Clearly, not all online photos have an intact EXIF, especially not the fraudulent ones. That’s exactly the reason the researchers engaged in predicting the EXIF for each image/patch. Now you can see that this task is somehow unsupervised since there are a plethora of online images with readily available EXIF to learn from. To be more exact, 400K images were used to train this model.
This model reached good results on photoshopped images, but surprisingly, it has also some success on GaN generated images.
Forensic transfer
Luisa Verdoliva is an Italian researcher that along with her team took some interesting shots at generalizing image forensics. In this work, they train a bit different model, that will hopefully be more generalizable. What they did is using an autoencoder, which is a network that is intended to “shrink” an image into a vector, and then to reconstruct it. This vector was trained to be the classifier to determine whether the image is real or fake:
They also experiment with transfer learning: train their network on dataset A, re-train it with a small subset of dataset B and try to infer on dataset B.
They do this task on a few data-sets, back and forth, and reach reasonable results (75–85% accuracy). These results are better than other networks (some of are discussed above in supervised learning part)
Noise print
Another unsupervised approach from the above team, similarly to self-consistency, tries to predict PRNU noise (a specific type of camera noise) between image patches. it reports state of the art results on multiple data sets (0.4 average Matthews correlation metric in compare to 0.33 for self-consistency).
The deep fake spin
Considering all the above, it seems that the universal methods have to address the generative fakes more aggressively. And they do: some researchers take the chance and attempt to create some kind of a general GAN hunter. Which means be able to identify a GAN-generated image without specifically training on it’s kind. Let’s see a few of them:
Learning to Detect Fake Face Images in the Wild
In a somewhat hasty article (only 4 pages) researchers use uncoupled pairs of images to train a deep network to classify same/different images (real and real, fake and fake, real and fake) The somehow naive result reaches reasonable results on different GANs, although training took place on all of them.

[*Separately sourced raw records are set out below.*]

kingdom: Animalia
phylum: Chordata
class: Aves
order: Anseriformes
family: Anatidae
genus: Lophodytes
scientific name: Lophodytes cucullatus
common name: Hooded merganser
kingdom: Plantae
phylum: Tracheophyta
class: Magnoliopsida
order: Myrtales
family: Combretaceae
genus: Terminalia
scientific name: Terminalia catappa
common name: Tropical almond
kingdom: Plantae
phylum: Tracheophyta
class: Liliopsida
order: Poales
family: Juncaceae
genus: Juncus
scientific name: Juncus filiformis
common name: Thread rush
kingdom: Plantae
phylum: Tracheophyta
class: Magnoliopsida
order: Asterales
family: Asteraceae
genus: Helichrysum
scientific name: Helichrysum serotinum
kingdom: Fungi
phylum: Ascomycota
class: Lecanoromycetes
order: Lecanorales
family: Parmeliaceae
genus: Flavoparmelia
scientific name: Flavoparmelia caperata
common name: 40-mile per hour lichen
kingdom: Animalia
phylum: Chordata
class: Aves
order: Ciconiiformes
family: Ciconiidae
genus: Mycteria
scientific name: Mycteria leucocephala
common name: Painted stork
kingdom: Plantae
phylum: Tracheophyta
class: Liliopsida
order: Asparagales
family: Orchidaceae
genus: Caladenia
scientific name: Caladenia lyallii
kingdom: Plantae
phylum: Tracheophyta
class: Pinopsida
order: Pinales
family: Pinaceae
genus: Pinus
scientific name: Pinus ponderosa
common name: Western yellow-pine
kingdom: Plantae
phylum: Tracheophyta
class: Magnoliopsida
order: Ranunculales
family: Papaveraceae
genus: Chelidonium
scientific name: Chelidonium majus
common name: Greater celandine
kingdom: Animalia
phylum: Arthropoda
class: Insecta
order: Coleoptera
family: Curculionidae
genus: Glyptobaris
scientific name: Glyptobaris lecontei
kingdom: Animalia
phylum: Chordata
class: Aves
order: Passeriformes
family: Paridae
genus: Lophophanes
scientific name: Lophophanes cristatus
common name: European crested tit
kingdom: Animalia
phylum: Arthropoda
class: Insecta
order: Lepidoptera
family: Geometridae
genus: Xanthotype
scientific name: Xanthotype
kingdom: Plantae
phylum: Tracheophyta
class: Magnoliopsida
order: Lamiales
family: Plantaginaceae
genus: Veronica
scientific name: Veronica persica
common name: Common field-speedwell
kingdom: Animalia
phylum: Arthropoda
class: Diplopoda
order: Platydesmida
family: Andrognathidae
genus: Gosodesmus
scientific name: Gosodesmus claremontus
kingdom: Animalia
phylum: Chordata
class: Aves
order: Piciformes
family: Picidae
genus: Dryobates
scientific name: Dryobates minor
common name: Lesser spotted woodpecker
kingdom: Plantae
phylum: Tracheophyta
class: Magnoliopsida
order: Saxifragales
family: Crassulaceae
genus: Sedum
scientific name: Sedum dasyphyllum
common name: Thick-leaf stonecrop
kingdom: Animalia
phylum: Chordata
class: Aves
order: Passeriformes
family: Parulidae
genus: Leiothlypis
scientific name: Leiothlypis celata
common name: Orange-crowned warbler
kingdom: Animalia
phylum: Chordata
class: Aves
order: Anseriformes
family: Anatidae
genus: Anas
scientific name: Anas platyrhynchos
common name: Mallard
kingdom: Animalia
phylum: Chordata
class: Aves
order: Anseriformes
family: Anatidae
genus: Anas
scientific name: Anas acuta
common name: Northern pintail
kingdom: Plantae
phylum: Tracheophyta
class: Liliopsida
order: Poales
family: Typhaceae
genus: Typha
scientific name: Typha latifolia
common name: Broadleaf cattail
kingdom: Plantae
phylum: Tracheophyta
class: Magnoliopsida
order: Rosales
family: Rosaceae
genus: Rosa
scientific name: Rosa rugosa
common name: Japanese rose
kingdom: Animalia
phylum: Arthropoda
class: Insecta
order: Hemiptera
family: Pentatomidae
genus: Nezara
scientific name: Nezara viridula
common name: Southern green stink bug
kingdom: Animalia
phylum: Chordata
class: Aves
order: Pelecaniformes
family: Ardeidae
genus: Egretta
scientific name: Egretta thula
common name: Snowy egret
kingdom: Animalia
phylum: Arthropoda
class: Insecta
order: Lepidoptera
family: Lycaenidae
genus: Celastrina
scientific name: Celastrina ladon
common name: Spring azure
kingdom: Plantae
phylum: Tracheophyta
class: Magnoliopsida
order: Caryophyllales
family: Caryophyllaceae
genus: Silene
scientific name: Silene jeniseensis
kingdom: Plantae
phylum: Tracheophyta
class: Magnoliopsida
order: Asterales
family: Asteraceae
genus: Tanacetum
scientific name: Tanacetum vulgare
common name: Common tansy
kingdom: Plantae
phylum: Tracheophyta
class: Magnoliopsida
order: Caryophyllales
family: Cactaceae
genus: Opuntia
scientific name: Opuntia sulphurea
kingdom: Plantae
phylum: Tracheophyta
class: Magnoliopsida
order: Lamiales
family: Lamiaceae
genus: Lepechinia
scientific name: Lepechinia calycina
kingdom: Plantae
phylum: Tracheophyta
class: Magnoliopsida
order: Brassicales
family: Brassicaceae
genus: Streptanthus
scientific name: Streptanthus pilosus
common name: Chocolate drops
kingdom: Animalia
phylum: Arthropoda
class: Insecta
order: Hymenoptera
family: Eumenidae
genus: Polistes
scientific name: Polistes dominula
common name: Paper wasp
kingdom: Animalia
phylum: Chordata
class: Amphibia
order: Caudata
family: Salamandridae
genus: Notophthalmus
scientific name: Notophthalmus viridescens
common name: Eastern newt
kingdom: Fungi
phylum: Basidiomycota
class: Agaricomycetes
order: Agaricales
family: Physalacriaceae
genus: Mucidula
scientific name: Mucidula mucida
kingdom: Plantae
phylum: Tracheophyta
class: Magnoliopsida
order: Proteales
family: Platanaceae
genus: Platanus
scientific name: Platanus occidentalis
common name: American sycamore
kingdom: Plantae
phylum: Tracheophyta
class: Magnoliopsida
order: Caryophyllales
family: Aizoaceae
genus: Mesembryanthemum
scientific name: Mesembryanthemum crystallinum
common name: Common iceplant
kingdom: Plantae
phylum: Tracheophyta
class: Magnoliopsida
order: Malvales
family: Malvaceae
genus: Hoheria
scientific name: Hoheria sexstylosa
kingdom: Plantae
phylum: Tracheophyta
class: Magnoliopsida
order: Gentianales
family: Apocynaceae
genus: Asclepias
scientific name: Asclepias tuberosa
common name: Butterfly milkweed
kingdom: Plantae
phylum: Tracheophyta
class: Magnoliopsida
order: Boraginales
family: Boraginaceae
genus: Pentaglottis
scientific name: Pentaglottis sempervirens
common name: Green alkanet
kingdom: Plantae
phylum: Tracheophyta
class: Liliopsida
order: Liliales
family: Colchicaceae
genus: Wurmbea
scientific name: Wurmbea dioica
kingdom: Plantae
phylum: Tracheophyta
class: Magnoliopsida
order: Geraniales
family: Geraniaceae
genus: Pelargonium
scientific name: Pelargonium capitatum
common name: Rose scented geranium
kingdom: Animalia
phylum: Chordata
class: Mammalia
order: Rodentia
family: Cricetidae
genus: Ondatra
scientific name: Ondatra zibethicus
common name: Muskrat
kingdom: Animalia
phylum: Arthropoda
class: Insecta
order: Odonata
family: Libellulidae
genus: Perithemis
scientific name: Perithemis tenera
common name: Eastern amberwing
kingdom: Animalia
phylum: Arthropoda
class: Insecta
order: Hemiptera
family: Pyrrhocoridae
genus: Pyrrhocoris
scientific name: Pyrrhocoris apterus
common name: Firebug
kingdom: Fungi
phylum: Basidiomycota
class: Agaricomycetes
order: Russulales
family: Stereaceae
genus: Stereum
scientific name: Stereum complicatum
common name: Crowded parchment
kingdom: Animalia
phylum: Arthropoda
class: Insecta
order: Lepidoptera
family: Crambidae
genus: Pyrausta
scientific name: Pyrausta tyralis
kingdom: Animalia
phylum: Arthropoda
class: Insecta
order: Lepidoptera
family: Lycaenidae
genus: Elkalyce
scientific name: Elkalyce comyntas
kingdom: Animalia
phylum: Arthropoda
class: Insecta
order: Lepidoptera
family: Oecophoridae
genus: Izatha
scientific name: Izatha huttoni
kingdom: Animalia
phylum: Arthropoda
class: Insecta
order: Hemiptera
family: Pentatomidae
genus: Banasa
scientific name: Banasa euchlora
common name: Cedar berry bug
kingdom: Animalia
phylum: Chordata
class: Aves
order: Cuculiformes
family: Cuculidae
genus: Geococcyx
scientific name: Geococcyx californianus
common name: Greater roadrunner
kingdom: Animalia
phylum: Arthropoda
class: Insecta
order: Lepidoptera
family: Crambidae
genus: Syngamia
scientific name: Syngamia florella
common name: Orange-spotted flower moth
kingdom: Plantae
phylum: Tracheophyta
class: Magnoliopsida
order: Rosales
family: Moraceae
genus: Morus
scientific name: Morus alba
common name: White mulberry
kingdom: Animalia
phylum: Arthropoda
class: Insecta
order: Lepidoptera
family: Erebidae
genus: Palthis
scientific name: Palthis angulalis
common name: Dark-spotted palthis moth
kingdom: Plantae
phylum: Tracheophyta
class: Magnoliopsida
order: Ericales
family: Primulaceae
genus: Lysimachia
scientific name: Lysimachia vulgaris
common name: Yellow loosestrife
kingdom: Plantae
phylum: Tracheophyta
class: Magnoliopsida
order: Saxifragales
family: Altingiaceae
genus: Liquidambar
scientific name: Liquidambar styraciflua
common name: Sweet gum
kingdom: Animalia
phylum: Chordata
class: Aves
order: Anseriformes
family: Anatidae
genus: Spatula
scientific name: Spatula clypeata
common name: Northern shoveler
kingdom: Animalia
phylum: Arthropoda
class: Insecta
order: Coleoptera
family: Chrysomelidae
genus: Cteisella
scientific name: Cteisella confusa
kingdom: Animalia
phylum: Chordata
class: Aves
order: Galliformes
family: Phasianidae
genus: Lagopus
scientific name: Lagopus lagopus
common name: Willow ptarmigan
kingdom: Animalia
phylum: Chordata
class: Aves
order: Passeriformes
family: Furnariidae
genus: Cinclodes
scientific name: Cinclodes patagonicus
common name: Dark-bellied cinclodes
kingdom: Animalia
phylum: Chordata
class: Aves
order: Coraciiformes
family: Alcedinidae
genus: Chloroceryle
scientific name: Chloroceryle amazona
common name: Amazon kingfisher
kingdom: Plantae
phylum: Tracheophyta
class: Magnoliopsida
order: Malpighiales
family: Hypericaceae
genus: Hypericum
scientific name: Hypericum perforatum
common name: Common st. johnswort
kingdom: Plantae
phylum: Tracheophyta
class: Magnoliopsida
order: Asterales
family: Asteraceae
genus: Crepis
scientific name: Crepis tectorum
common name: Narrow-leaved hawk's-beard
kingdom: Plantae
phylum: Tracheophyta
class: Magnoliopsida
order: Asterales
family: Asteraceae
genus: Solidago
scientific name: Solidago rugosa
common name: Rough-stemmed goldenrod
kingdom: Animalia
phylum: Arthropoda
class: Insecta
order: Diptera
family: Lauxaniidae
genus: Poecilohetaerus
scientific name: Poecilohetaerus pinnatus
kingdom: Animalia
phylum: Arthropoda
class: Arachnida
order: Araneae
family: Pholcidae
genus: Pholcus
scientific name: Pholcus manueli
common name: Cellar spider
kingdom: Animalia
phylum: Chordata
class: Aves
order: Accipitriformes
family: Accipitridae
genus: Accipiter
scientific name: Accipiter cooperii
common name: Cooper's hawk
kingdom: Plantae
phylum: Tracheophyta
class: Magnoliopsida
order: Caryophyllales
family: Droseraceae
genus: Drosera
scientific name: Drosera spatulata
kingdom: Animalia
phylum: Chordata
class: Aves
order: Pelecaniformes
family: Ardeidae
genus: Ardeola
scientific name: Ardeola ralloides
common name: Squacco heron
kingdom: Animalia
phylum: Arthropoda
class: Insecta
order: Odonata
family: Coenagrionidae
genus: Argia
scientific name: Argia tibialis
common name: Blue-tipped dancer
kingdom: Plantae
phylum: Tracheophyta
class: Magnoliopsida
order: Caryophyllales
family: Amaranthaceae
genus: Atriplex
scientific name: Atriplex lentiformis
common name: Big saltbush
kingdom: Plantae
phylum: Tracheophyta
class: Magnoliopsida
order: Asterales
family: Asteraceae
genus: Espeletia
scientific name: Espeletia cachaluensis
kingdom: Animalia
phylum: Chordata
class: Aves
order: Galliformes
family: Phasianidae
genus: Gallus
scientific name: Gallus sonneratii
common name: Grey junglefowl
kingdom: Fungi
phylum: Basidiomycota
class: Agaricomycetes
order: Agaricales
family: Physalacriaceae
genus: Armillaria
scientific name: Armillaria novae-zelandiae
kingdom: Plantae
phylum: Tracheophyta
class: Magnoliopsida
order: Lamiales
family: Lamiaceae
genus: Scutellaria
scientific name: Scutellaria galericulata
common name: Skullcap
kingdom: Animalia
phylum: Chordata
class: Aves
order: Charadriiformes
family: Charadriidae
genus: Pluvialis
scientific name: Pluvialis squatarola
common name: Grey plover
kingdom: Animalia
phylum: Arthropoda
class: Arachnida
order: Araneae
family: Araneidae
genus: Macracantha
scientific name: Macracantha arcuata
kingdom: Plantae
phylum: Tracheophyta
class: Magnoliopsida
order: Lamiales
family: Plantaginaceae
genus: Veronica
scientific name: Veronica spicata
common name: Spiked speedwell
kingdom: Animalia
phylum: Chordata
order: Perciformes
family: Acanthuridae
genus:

Do GANs leave artificial fingerprints?
In this paper, Luisa Verdoliva uses her favorite noise print (PRNU), to try and characterize a few different GAN models (PG-GAN, cycle-GAN) with different training data sets. They succeed and show that indeed every GAN (up to the training set level) has its own noise fingerprint, similar to hat a camera has. Unfortunately, the help of this method for detecting fake images is mostly theoretical, at least for now.
Taxonomy of work
Eventually, we can cross-product the forging and detection methods, and fit most methods in one (or more) of the boxes:
In our work in Cyabra we stand in front many of the above challenges, therefore we work in similar strategy: use supervised methods to detect known forgeries, along with tweaking and testing to hopefully generalize for other forgeries.
Somehow, perhaps surprisingly, we have found out that some of the general or semi-general methods may be unexpectedly efficient for generalization. E.g found out the self-consistency work, (with some tweaking) may be efficient for classifying GAN created images.
Summary
So this is it, if you’ve reached here you successfully traversed the bubbly field of image and video forensics.
As we’ve seen above, most of the work is focused on methods for classifying specific tamperings. However, the general methods are new and still sparse.
It is clear that soon, this field will cease to be the narrow field of researchers and enthusiasts, but will start to concern the common people — which would like to regain their ability to tell what’s true and what’s fake.
The arms race is not going to stop any time soon, but we should expect to see the forensic people get their act together and come up with some better methods to fight back the forgers.
* notable works in supervised learning.